▸ Information supplied:
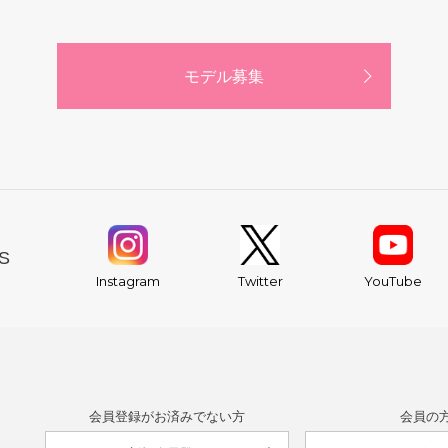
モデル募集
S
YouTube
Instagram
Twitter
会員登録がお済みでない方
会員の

--

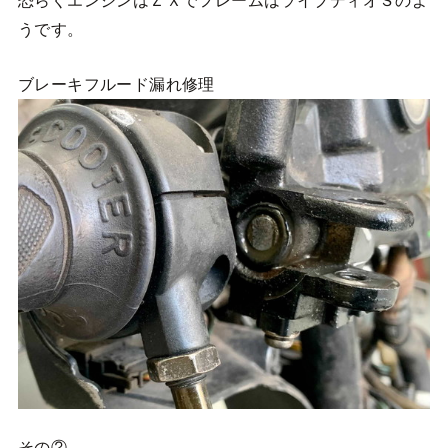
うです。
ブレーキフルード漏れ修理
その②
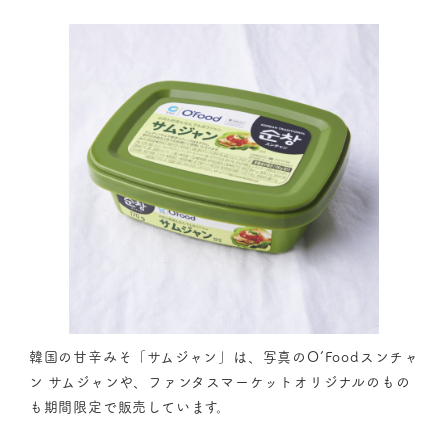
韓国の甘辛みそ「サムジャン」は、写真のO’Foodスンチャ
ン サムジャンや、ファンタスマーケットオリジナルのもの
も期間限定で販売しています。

▸ Request: From the records above, return exactly the lines running from the one that contains "ブレーキフルード漏れ修理" down to the one that contains "も期間限定で販売しています。", both included, without any pictures.

▸ Response below:
ブレーキフルード漏れ修理
その②
韓国の甘辛みそ「サムジャン」は、写真のO’Foodスンチャ
ン サムジャンや、ファンタスマーケットオリジナルのもの
も期間限定で販売しています。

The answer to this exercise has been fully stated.